“The King, he drew a circle with a lump of charcoal and motioned for me to stand inside and wear around my neck a small gunnysack decorated with hair and horns. Upon my head, he struck a stick and chanted another singsong in words of the Kongo, and all the people there echoed back to them, and then I was told to dance, and thus I did, slowly at first, but then some mood or spirit came into me. I felt the weight of all my troubles drag me to the earth and I must push and pull myself out of it, and then I was moving all in a frenzy and everyone in that stables was dancing around me in that circle, urging me to stay inside. Not sure at all what possessed me, not aware in the least of how my body moved. Faster than the bamboula, driven by a drum only I could hear, I felt so completely free. Soaked in perspiration, my lungs heaving like a bellows, I collapsed in the euphoria. The Queen and one of her acolytes helped me to my knees. Dipping her thumb into the liquid at the bottom of a wooden bowl, she then laid her print across my lips. With this seal of blood, she said, you are sworn to keep the secrets of the Vaudoux. And then it was over, and everyone dispersed like taking leave from Sunday church, the King and Queen disappeared, and every dancer. I was alone with Hachard, who hung upon my arm, still panting from exertion. I feel better already, she said. Good to loosen the old bones.
“Monday morning at the new house, the Mistress cried out for me first thing. On the foot of her bed, the yippy dog lay stiff and cold as February. Take this wretched creature from me, she said, quivering in her nightgown. Light raced through the window and the thin fabric of her clothes. I had not thought in some time what a scarecrow she was, and how she was becoming a bundle of twigs. Gathering the poor dog in my apron, I took it outside and dumped the body in the alley, reminding myself to ask some young boy to fetch the thing to the refuse heap or toss it over the levee into the Mississippi. No satisfaction filled my soul that morning, for I shook in dread over the power of the dark custom.
“Into the breakfast skillet, I dropped another egg to make a half dozen and another spoon of butter for the Master, and he never noticed but ate every bite and complimented me afterward. Thus commenced the stuffing of the Old Goose. Gumbo ya-ya a-swim in fat, and more fat in the roux. Jambalaya thick with hock and sausages. étouffé brightened with the extra yellow fat of the crayfish. Cassoulet, maque choux easy on the vegetables and heavy on the bacon, sweetbreads and tripe, potato dumplings taught to me by Frau Morgenschweis on the Rue Charles. Meatpies and fruitpies, beignets de carnaval any time of the year. At the market, I would lay in a supply of beer and ale, and just as the King ordered, with every meal the lagniappe, which M. LaChance came to favor and anticipate as a dog longs for the meatbone or the children their sweeties. Oh, I fed him those, too, the pralines and toffees till his teeth ached. I shoveled the food into that man, but he just got fatter and fatter as the years lurched by. Let me tell you, he popped the buttons off his breeches more than once after Marie’s dinners, ya, yet still I slaved. Not that I said nothing about the money. I begged him to show mercy if not for me then for my daughter, but he was steadfast as to the terms of our contract, though in truth, I think he kept me for his voracious appetite and would never let me go.
“Seven years passed this way.
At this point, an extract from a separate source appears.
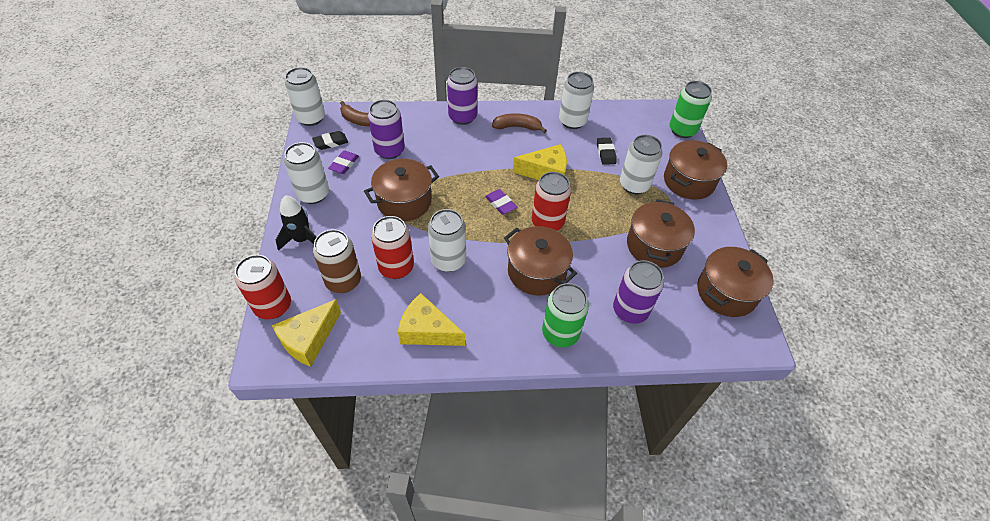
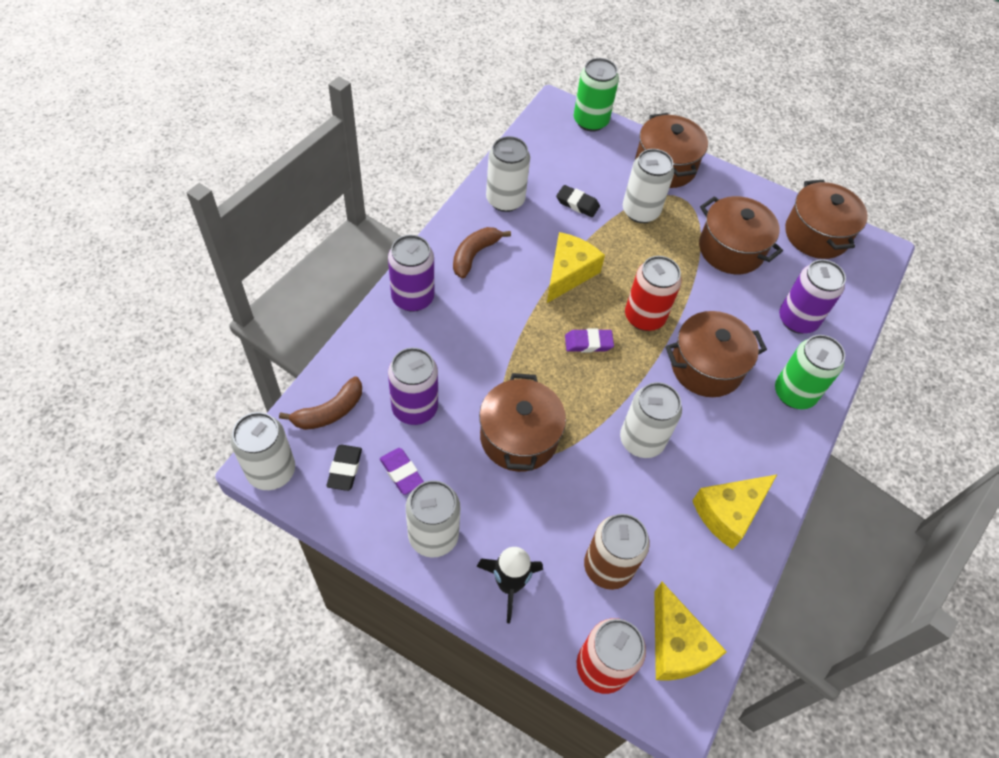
camera: 60 degrees left, 5 degrees up
red can [371,216,414,279] -> none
Clothide grew into a girl, and the Master grew into a prize hog. He even got the gout, but on he ate, hollering about his foot as he stuffed his mouth with a mess of alligator tail seasoned and slick with butter sauce. And though I went to the Vaudoux and danced with the snake King and Queen, nothing ever changed. There were times of waiting when I felt I could not go on, yet I went on.
“And then it happened, just like in a fairy tale. All of the children had long left the house, and the Master and Mistress dined alone, she living on red beans and rice, he facing a table crammed with bowls and dishes. Just an ordinary crust of bread caught between two fingers, his mouth open to receive the morsel, when the Vaudoux struck. The heel slipped from M. LaChance’s grasp. His other hand shot to his chest in panic over the vise pressing his heart. Like a big snake squeezing and squeezing. The pressure. His pale skin flushed claret, and his lips quivered as if to say something—adieu, perhaps, and then he died before his face hit the plate. He was too fat for the household slaves to lift, and we had to call in three more men just to lay him out in the parlor, a hearse with an extra pair of horses to pull him away, and God knows how heavy the stone to stop his corpse from sinking into the swampy ground of New Orleans.”